Last April, the announcement of the results of archaeological excavations carried out at the Latnija Cave received acclaim for rewriting the narrative about the earliest human presence on Malta. This lecture will consider the evidence found by an international team of archaeologists working at Latnija since 2019, drawing on a suite of scientific analyses to identify the nature and extent of human activity in the cave. Results are allowing the researchers to consider the affordances of small island settlement in the Mesolithic and the ramifications of the longest sea crossings in the Mediterranean at this time.
Prof. Eleanor Scerri is an archaeological scientist based at the Max Planck Institute for Geo-anthropology in Germany, where she is the head of the Human Palaeosystems Research Group. Her research seeks to uncover the origins of our species, our global spread, and our interactions with the environment – with implications for present-day challenges. To do this, she combines archaeology with climate science, genetics and computational methods. She has authored over 75 publications on this subject, including in top scientific journals worldwide. In doing so, she has achieved global prominence for formulating the dominant models of recent human evolution and driving key breakthroughs.
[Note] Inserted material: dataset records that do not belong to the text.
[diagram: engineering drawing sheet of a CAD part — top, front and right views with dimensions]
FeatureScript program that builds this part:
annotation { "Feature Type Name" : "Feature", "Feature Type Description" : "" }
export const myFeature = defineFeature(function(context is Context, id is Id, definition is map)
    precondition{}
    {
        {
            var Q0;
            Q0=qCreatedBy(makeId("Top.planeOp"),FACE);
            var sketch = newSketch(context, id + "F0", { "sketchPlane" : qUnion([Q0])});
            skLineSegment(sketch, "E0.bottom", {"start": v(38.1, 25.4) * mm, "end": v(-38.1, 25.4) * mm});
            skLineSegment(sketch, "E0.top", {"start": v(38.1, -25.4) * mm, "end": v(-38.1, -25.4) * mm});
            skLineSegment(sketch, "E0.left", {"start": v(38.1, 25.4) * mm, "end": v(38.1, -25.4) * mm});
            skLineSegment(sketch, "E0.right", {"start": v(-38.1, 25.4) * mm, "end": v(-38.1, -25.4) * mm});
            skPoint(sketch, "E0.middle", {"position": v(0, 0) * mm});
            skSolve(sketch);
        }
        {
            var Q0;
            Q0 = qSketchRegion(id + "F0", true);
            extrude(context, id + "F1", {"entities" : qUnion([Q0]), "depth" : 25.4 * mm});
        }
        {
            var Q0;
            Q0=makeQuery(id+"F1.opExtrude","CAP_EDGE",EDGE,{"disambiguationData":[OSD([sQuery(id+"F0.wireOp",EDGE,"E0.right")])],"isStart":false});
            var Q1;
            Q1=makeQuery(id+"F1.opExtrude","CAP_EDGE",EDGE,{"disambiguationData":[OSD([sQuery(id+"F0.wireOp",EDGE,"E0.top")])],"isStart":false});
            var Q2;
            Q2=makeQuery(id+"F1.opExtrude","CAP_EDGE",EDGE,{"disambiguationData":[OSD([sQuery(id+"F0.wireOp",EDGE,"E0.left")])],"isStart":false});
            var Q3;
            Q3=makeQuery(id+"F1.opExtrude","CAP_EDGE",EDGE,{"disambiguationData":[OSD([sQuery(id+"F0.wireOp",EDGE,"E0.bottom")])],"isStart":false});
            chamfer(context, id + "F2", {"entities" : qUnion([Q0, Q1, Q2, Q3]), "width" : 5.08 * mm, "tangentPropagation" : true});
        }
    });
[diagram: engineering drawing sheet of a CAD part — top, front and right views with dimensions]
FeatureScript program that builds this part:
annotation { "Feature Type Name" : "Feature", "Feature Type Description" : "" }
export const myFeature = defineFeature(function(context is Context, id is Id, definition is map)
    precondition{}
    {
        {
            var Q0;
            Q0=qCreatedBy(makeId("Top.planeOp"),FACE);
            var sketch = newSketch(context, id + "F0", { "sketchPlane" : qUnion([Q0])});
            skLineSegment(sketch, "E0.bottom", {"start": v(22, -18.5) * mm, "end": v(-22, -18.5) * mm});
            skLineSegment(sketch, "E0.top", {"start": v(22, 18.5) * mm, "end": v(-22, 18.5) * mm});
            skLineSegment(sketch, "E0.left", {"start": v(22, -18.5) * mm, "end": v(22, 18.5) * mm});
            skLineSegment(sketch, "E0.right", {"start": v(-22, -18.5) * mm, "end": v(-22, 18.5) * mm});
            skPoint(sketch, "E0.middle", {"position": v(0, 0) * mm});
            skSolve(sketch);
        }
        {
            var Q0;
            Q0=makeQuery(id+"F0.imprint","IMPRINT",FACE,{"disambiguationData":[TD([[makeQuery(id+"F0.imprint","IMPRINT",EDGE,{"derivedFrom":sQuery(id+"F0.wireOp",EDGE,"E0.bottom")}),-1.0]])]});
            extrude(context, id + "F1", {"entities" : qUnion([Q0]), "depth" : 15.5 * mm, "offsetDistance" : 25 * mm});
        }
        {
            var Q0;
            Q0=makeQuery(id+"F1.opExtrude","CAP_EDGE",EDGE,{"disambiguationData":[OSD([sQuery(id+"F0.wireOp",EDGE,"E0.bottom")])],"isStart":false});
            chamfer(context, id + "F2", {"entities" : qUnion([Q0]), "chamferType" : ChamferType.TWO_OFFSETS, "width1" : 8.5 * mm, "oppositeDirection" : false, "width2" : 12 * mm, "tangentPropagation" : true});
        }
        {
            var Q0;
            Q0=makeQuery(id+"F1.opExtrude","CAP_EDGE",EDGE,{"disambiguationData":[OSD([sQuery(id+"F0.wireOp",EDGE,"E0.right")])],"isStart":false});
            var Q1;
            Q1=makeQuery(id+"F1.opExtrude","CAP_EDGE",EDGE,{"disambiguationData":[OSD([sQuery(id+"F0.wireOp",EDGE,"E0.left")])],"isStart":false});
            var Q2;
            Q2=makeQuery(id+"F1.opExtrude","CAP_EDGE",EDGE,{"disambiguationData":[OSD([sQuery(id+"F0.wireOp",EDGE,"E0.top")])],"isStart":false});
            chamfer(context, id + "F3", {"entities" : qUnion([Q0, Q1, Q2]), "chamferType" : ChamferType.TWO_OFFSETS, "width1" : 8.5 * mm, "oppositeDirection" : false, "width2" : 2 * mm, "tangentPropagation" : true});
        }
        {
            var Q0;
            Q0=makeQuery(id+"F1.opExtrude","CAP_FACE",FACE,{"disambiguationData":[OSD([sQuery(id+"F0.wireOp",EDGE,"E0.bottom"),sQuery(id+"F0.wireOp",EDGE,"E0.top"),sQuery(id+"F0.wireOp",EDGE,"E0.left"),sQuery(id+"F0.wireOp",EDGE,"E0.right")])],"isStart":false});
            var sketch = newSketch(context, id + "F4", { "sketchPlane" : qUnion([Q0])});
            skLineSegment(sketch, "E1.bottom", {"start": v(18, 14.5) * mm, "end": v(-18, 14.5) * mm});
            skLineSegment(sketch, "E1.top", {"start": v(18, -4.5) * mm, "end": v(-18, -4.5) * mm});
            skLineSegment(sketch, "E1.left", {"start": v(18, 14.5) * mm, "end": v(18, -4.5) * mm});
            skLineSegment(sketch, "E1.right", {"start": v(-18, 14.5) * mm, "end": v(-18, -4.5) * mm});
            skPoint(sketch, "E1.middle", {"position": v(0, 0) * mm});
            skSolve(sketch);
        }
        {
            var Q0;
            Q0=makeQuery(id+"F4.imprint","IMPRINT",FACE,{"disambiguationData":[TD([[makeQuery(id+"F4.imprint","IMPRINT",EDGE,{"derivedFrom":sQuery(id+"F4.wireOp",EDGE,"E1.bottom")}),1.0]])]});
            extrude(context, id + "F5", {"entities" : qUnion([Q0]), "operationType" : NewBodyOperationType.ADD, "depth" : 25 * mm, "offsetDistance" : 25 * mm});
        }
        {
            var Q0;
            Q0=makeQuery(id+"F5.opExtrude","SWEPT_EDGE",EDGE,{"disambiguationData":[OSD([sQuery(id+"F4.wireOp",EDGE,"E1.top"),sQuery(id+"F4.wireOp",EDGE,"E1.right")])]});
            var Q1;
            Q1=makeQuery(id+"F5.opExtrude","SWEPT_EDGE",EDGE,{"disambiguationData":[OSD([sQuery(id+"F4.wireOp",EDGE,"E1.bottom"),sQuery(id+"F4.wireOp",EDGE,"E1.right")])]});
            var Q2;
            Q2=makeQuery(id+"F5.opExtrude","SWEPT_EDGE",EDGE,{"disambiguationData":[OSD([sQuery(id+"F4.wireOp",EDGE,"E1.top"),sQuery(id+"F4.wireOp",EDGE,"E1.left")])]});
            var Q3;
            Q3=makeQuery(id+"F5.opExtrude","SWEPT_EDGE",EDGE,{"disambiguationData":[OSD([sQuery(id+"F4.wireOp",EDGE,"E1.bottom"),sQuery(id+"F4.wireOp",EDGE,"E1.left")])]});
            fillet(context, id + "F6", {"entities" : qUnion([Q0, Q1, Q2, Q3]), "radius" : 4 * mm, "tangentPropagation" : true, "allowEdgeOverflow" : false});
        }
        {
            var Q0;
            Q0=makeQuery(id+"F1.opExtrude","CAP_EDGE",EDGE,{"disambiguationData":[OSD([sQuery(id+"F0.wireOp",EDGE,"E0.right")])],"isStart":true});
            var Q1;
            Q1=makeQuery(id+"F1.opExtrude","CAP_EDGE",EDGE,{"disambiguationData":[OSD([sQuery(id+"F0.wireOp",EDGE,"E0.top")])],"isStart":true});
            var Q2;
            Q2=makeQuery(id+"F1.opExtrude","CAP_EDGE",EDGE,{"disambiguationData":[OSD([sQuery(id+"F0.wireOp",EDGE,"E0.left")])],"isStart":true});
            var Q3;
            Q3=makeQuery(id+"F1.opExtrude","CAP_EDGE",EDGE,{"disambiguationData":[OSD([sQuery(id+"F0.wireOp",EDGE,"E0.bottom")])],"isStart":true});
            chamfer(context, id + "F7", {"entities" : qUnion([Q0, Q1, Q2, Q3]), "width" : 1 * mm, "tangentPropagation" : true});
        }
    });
In palaeoanthropology. Most recently, she is the Principal Investigator of the European Research Council-funded ‘IslandLab’ project, a 1.5 million euro project that is rewriting the prehistory of the Maltese Islands and, more broadly, the entire Mediterranean region. She has held positions at the University of Bordeaux and the University of Oxford before joining the Max Planck Society.
Nicholas Vella is a Professor in the Department of Classics and Archaeology at the University of Malta, where he joined in 1999. He writes on Mediterranean history and archaeology, with a focus on the ancient Phoenicians and the history of archaeological thought and practice. He has co-directed numerous excavations on multi-period sites in the Maltese Islands as part of research-led fieldwork, teaching, and student training. He is a Co-Investigator on the ‘IslandLab’ project, for which he co-directs the fieldwork at Latnija. He has been a Rome Scholar at the British School at Rome, a Getty Villa Scholar in Los Angeles, and a Research Associate at the American University of Beirut. He has led the Department of Classics and Archaeology (2011/19) and the University of Malta’s Doctoral School (2017/25).